やるかやらないか!壮大な夢の結末は…
日本のプロサッカーの現実を忠実に捉えた作品
Jリーグで言うJ2(物語上ではN2)を舞台にした地方の弱小チームが舞台。チーム名やリーグの仕組みなど現実のJリーグを連想させるものが非常に多いです。クラブ間による運営予算・規模の格差やアマチュアリーグとの入れ替え戦、専用スタジアムの重要性、サポーターの雰囲気や気持ちなど非常にJリーグの現状と近しいものになっており、特に政治やスポンサー問題といった運営側での模様が描かれているのは見ごたえがあります。ほとんどの登場チームにモデルが存在していると思われます。日本で一番年間予算があるチームとして浦和レッドスターというチームがありますがどう見ても浦和レッズがモデルと考えられています。千葉エイゼンはジェフ千葉がモデルでスタジアム移転による観客数増というのは現実での実話でありそうした経緯もモデルとして再現しています。

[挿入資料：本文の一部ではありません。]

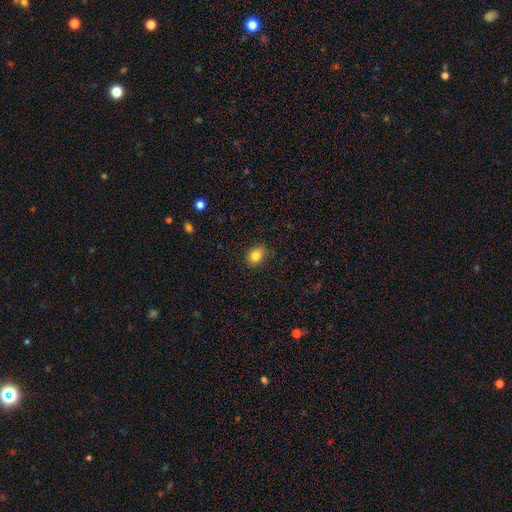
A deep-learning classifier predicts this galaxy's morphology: A smooth galaxy with no disk features (84%) that is in between round and cigar-shaped (62%). Merging: none (87%).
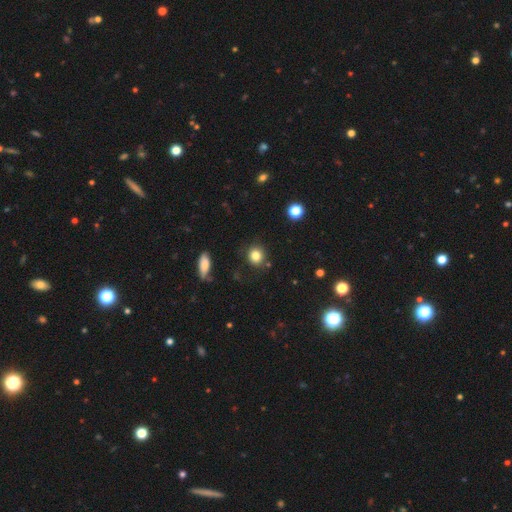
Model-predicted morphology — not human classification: Smooth or featured: smooth — 83% (star or artifact — 11%)
How rounded: round — 83% (in between — 16%)
Merging: none — 86% (minor disturbance — 9%)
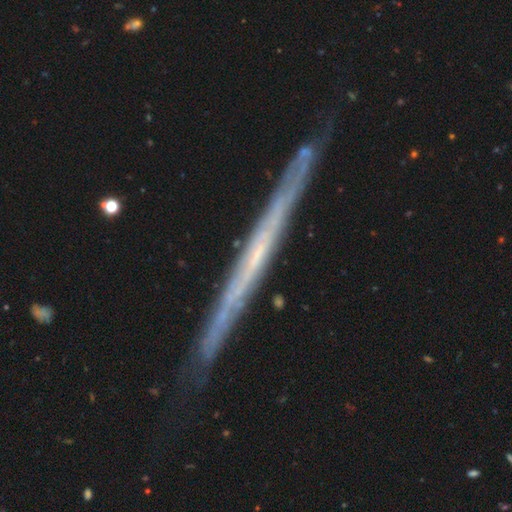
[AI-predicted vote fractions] Smooth or featured: featured or disk — 75% (smooth — 18%)
Edge-on disk: yes — 96% (no — 4%)
Edge-on bulge: none — 83% (rounded — 13%)
Merging: none — 87% (minor disturbance — 10%)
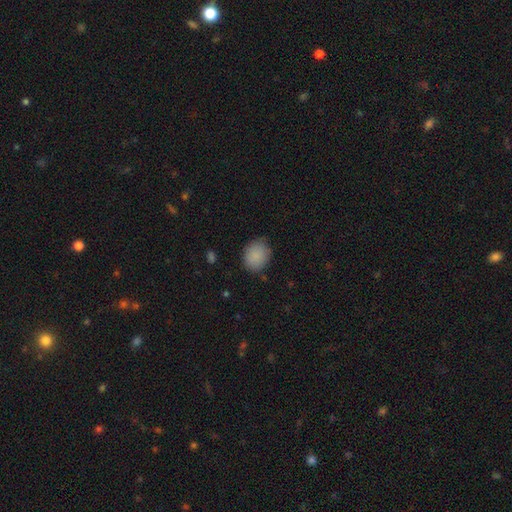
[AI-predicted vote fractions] A smooth galaxy with no disk features (87%) that is round (61%). Merging: none (78%).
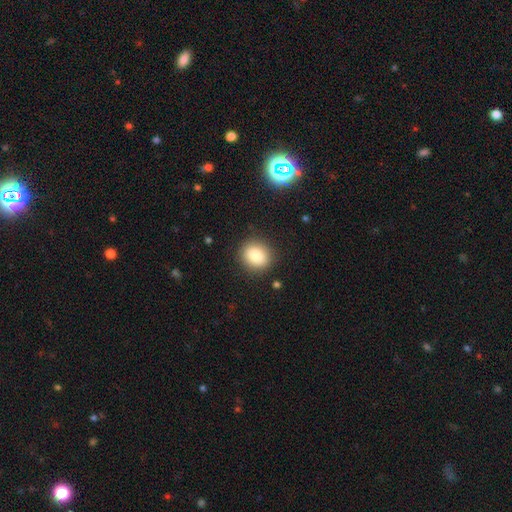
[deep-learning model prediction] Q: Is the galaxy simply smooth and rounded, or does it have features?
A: smooth — 85%.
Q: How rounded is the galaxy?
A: round — 74%.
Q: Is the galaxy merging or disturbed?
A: none — 87%.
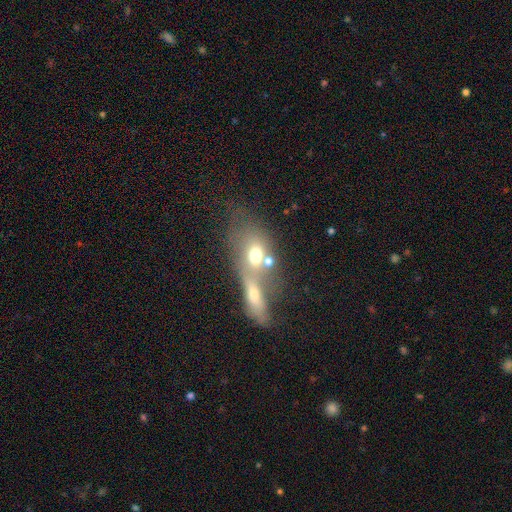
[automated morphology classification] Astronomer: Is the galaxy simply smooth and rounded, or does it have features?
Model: smooth — 61%.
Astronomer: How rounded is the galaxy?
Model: in between — 68%.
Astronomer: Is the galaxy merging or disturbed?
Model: merger — 62%.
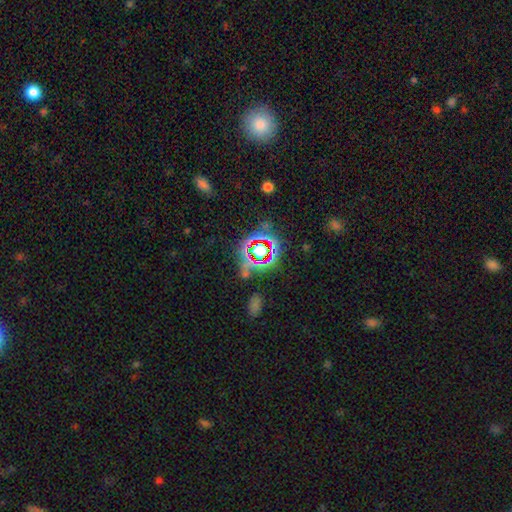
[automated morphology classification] Smooth or featured? star or artifact (69%)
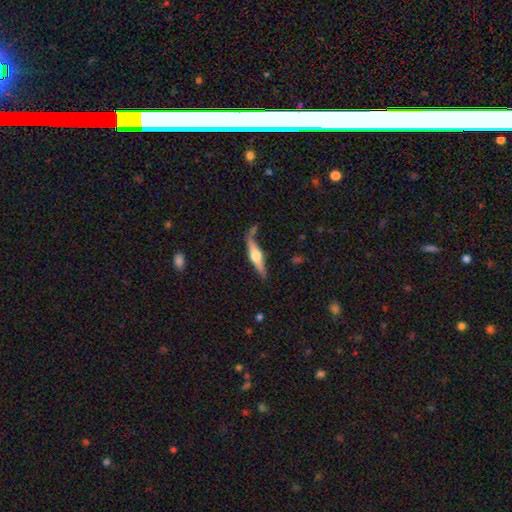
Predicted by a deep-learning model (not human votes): This is likely a featured or disk galaxy (66%). It is clearly viewed edge-on (94%). Edge-on bulge: clearly rounded (93%). Merging: likely none (64%).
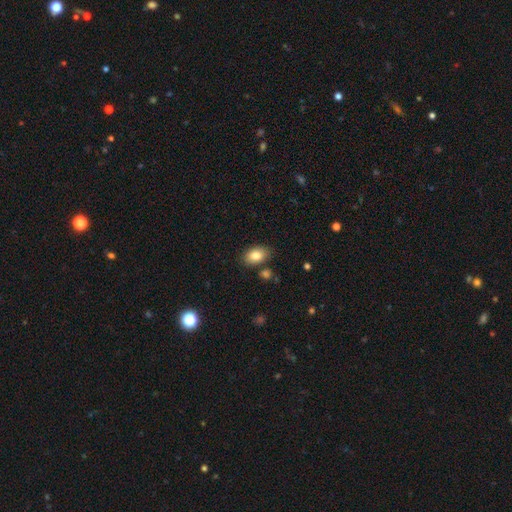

その他レンタル移籍のチーム事業や選手個人の感情などリアルな視点で描かれています。経営視点からサッカーで街を復興させるという壮大な夢を現実プロサッカーのありのままのリアルで見れる点が非常に面白い作品です。
こういうクラブが出てきてほしいと思わせる
無事N2リーグに残留することが出来て、最後は日本でも指折りの規模のサッカークラブになりますが12年後を舞台にその成功へのプロセスや5万人の専用スタジアムや立派なクラブハウスの施設までが描かれています。何もない弱小地方チームが全く違うチームへと変貌します。今のJリーグでも地方に多くのチームが存在していますが、どこのチームも運営に苦しんでいる話はよく聞きます。この作品で出てきたオーレのようにサッカーを通して街を復興するようなクラブが現実に出てきたらこんな面白いことはないと思います。私の地元富山もチームはあるが観客席はいつもガラガラ、クラブチームが街の誇りとして多くの人がスタジアムに足を運ぶ、そんな姿を見てみたくなりました。
ラストはかなり駆け足に
物語は主人公がチームに所属した1年がほとんどで最後は一気に12年後まで飛び、そこまでくるプロセスもDVDのような映像で紹介されるだけです。ただチームが残留したところから一気に飛ぶところには若干違和感はありました。もう少し成功へのプロセスについて細かく描いてほしかったです。
ただ寂れてしまった街がサッカーで見事に復興した姿を見ていて感動しました。
夢を持って取り組むことの大切さ、見る人に元気を与えてくれるそんな作品でした。